The fact that Good American sells casual clothes at a midrange price point puts it in the sweet spot, according to FMI’s analysis. It’s also got history on its side. “I believe any brand that is size-inclusive from the start has a huge advantage over straight-size brands — the grand majority of which have flat-out ignored extended sizes for years,” says Melissa Moylan, vice president of womenswear at Fashion Snoops, a global trend forecasting agency. “It’s not easy to simply extend straight-size patterns, and getting the fit wrong for a plus-size customer may mean they’re not coming back anytime soon.” She points to Bodequality, the inclusive effort that Old Navy rolled out with fanfare but ended up pulling back from stores last year. “That’s exactly when a brand like Good American holds its value; with not only a message of inclusivity and representation, but a proven track record.”

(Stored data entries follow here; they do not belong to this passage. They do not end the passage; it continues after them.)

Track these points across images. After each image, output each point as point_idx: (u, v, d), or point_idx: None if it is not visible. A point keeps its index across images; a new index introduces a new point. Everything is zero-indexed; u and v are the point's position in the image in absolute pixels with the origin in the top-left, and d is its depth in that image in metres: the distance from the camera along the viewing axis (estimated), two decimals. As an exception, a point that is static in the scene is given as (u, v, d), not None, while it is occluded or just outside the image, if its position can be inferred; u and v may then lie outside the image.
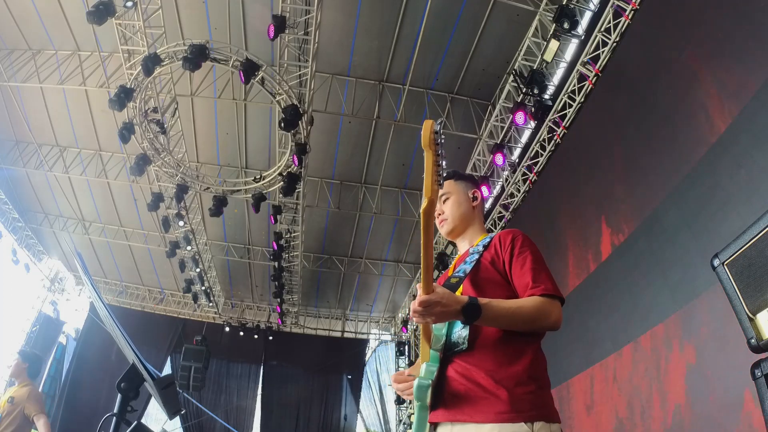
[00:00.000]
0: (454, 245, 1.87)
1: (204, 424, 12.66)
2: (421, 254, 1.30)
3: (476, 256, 1.59)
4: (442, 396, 1.39)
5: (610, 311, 5.12)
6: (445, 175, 1.69)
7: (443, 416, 1.38)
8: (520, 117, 7.03)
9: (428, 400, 1.37)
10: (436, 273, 10.02)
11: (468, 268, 1.56)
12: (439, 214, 1.77)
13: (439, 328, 1.49)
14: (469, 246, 1.72)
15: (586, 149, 6.32)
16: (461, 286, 1.56)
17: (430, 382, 1.37)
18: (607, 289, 5.23)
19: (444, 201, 1.78)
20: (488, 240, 1.64)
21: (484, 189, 8.20)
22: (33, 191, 11.44)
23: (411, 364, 13.06)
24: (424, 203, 1.25)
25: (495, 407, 1.30)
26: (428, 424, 1.41)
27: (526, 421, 1.28)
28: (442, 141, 1.21)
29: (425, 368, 1.41)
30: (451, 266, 1.74)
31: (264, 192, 8.95)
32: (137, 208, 11.23)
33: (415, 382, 1.38)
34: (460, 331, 1.45)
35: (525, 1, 6.92)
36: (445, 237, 1.82)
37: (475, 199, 1.79)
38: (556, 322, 1.40)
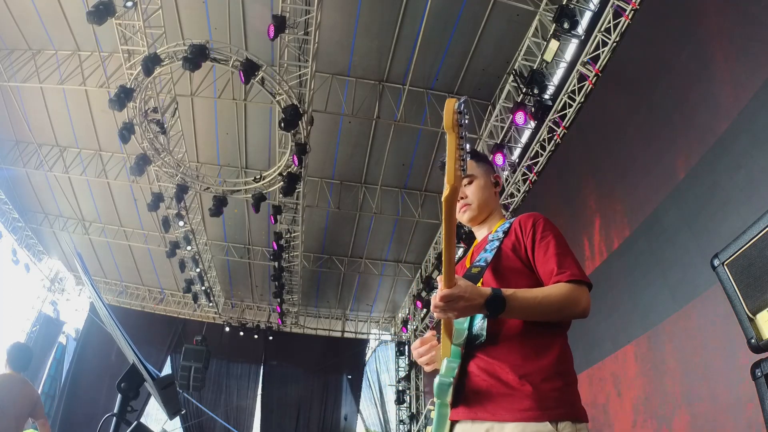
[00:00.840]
0: (468, 235, 1.78)
1: (204, 424, 12.66)
2: (443, 246, 1.21)
3: (497, 243, 1.49)
4: (463, 392, 1.31)
5: (610, 311, 5.12)
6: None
7: (464, 414, 1.31)
8: (520, 117, 7.02)
9: (449, 398, 1.30)
10: (437, 273, 10.03)
11: (489, 256, 1.45)
12: (462, 198, 1.63)
13: (461, 322, 1.38)
14: (488, 232, 1.61)
15: (586, 149, 6.32)
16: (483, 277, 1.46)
17: (452, 380, 1.29)
18: (607, 289, 5.22)
19: (466, 183, 1.63)
20: (508, 225, 1.54)
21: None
22: (33, 191, 11.44)
23: (411, 364, 13.06)
24: (446, 191, 1.12)
25: (519, 404, 1.23)
26: (448, 422, 1.34)
27: (551, 420, 1.20)
28: (467, 122, 1.09)
29: (446, 365, 1.32)
30: (469, 254, 1.64)
31: (264, 192, 8.95)
32: (137, 208, 11.23)
33: (436, 380, 1.30)
34: (481, 323, 1.36)
35: (525, 1, 6.92)
36: (466, 224, 1.68)
37: (497, 184, 1.68)
38: (585, 310, 1.33)
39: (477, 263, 1.47)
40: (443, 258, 1.22)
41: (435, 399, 1.33)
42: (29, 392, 3.73)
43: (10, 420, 3.52)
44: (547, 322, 1.35)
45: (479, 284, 1.38)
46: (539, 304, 1.30)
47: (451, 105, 1.08)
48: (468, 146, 1.12)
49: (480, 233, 1.67)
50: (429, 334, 1.51)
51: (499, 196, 1.71)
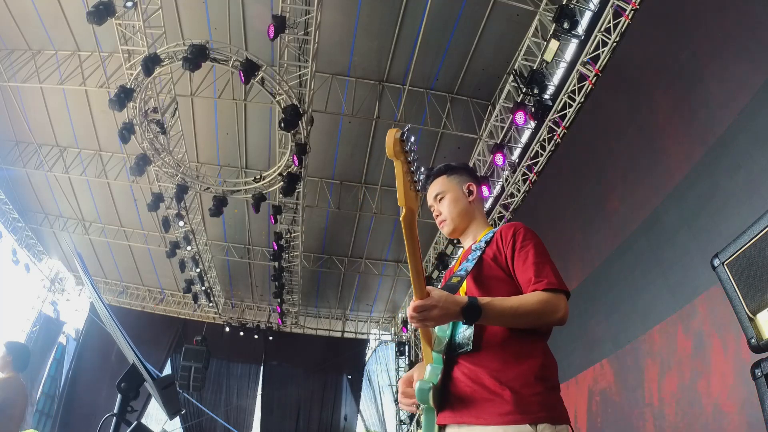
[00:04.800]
0: (457, 243, 1.84)
1: (204, 424, 12.65)
2: (409, 261, 1.26)
3: (478, 253, 1.53)
4: (449, 398, 1.37)
5: (610, 311, 5.12)
6: (430, 173, 1.71)
7: (450, 418, 1.36)
8: (520, 117, 7.02)
9: (431, 402, 1.34)
10: (436, 273, 10.02)
11: (470, 266, 1.51)
12: (438, 215, 1.72)
13: (444, 330, 1.46)
14: (472, 242, 1.66)
15: (586, 149, 6.32)
16: (464, 285, 1.52)
17: (431, 385, 1.34)
18: (607, 289, 5.22)
19: (440, 200, 1.72)
20: (491, 235, 1.58)
21: (484, 189, 8.20)
22: (33, 191, 11.44)
23: (411, 364, 13.06)
24: (402, 212, 1.19)
25: (501, 408, 1.27)
26: (436, 426, 1.39)
27: (530, 422, 1.24)
28: (413, 146, 1.15)
29: (429, 370, 1.39)
30: (456, 263, 1.69)
31: (264, 192, 8.94)
32: (137, 208, 11.22)
33: (416, 385, 1.35)
34: (465, 332, 1.42)
35: (525, 1, 6.92)
36: (448, 237, 1.76)
37: (470, 193, 1.71)
38: (563, 317, 1.36)
39: (458, 273, 1.52)
40: (411, 272, 1.27)
41: (420, 404, 1.37)
42: (26, 393, 3.76)
43: (12, 421, 3.55)
44: (528, 329, 1.38)
45: (462, 292, 1.46)
46: (515, 311, 1.33)
47: (390, 135, 1.13)
48: (423, 169, 1.19)
49: (465, 242, 1.72)
50: (408, 373, 1.54)
51: (479, 203, 1.74)
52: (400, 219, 1.20)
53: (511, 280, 1.47)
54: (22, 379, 3.78)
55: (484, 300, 1.31)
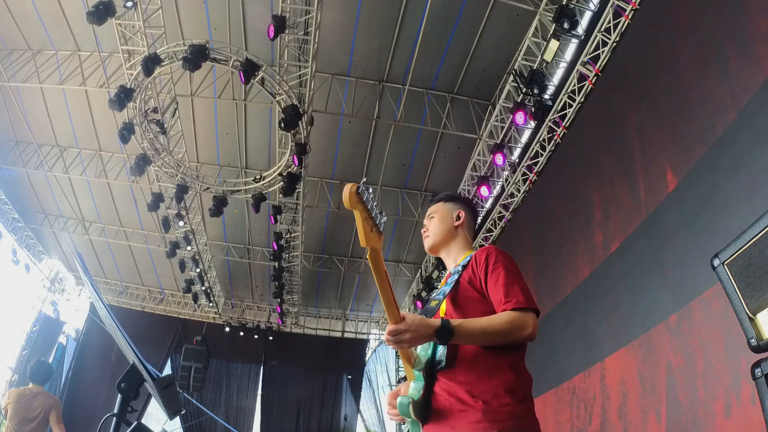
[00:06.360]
0: (441, 263, 1.94)
1: (204, 424, 12.66)
2: (380, 292, 1.39)
3: (456, 277, 1.68)
4: (431, 411, 1.49)
5: (610, 311, 5.12)
6: (433, 197, 1.99)
7: (433, 430, 1.48)
8: (520, 117, 7.02)
9: (412, 415, 1.46)
10: (436, 273, 10.03)
11: (447, 289, 1.66)
12: (425, 231, 1.92)
13: (425, 348, 1.59)
14: (453, 265, 1.81)
15: (586, 149, 6.32)
16: (443, 307, 1.67)
17: (410, 400, 1.46)
18: (607, 289, 5.22)
19: (430, 219, 1.92)
20: (467, 260, 1.72)
21: (484, 189, 8.21)
22: (33, 191, 11.44)
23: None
24: (368, 252, 1.33)
25: (472, 417, 1.39)
26: None
27: (498, 430, 1.35)
28: (370, 196, 1.27)
29: (412, 386, 1.52)
30: (441, 284, 1.84)
31: (264, 192, 8.95)
32: (137, 208, 11.23)
33: (398, 399, 1.48)
34: (442, 350, 1.55)
35: (525, 1, 6.92)
36: (427, 252, 1.94)
37: (458, 218, 1.89)
38: (532, 334, 1.47)
39: (436, 296, 1.70)
40: (382, 299, 1.41)
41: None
42: (46, 402, 4.08)
43: (30, 428, 3.86)
44: (500, 346, 1.50)
45: (441, 313, 1.64)
46: (484, 331, 1.45)
47: (346, 190, 1.23)
48: (382, 214, 1.34)
49: (448, 264, 1.88)
50: (396, 388, 1.70)
51: (465, 230, 1.90)
52: (367, 257, 1.35)
53: (486, 301, 1.60)
54: (39, 391, 4.10)
55: (455, 322, 1.43)
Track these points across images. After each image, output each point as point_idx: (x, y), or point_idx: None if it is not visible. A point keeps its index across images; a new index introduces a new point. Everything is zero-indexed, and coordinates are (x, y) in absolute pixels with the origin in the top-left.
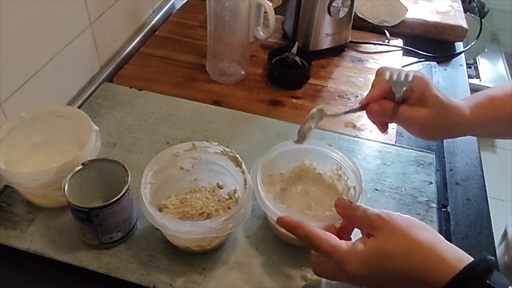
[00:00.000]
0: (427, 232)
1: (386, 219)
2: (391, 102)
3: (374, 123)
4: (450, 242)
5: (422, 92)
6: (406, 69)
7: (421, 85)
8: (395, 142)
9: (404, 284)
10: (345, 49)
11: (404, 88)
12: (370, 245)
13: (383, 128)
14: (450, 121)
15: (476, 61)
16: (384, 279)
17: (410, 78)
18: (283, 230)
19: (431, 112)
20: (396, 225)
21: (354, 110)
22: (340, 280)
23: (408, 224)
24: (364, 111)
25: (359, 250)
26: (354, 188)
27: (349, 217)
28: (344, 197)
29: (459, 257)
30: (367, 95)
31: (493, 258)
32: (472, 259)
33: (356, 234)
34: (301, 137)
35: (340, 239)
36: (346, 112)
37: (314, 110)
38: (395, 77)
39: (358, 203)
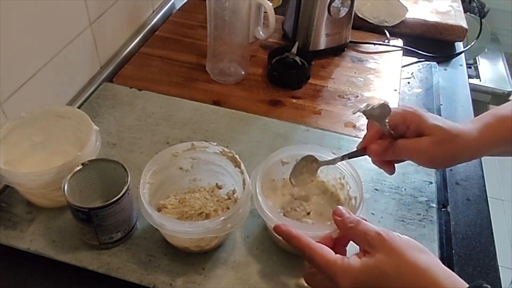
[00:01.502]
0: (424, 255)
1: (385, 238)
2: (389, 139)
3: (380, 166)
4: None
5: (418, 125)
6: (407, 69)
7: (414, 119)
8: None
9: None
10: (345, 49)
11: (387, 120)
12: (365, 263)
13: (390, 169)
14: (457, 146)
15: (476, 61)
16: None
17: (376, 108)
18: (280, 238)
19: (434, 140)
20: (394, 245)
21: (352, 155)
22: None
23: (406, 245)
24: (365, 155)
25: (353, 266)
26: (355, 198)
27: (346, 229)
28: (345, 207)
29: (454, 283)
30: (363, 138)
31: (488, 286)
32: (467, 285)
33: (352, 245)
34: (293, 183)
35: (335, 250)
36: (343, 158)
37: (302, 156)
38: (362, 107)
39: (357, 213)
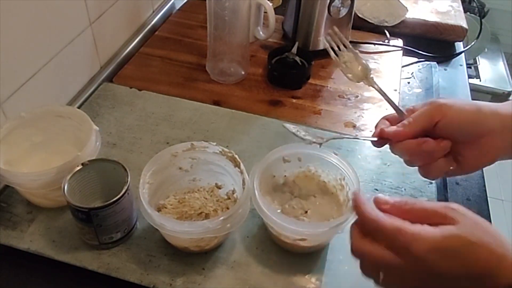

Grede and Kardashian say they are excited by the competition. But rather than racing ahead in their stilettos (which, take it from a witness, they can) to scoop up new clothing categories, the cofounders are standing by their playbook — listening to where their customers are now, and perfecting the products they already have. It’s a good strategy, according to Moylan: “No brand is good at everything.” So it’s wise to double down on what makes yours special.
As this magazine went to press, Kardashian and Grede were getting ready to open up a new channel for connecting with their customers — face to face. It will be Good American’s flagship store in Century City, California. “We’ve thought about this idea of inclusivity very much in a product-focused way,” says Grede, “and now we’re figuring out: What should the new shopping experience for our customers be? How do we make them feel good as soon as they come in?”
They have their questions. Now, as always, they’re waiting for their customers’ answers.